§ **EXERCISE DIRECTIONS**
I'd like every entry transcribed word for word, with no pictures.
□ □ □ □ □ □ □
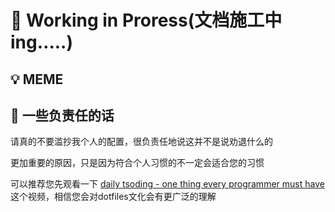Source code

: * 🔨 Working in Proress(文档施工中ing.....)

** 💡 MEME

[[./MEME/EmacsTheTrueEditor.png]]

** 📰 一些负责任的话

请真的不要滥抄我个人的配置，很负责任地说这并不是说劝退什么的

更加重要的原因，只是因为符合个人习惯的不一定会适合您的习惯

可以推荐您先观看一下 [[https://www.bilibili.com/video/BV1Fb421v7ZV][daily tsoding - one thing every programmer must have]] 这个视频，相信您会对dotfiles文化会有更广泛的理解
□ □ □ □ □ □ □
§ **ANSWER FOR THIS EXERCISE**
Source code

: * 🔨 Working in Proress(文档施工中ing.....)

** 💡 MEME

[[./MEME/EmacsTheTrueEditor.png]]

** 📰 一些负责任的话

请真的不要滥抄我个人的配置，很负责任地说这并不是说劝退什么的

更加重要的原因，只是因为符合个人习惯的不一定会适合您的习惯

可以推荐您先观看一下 [[https://www.bilibili.com/video/BV1Fb421v7ZV][daily tsoding - one thing every programmer must have]] 这个视频，相信您会对dotfiles文化会有更广泛的理解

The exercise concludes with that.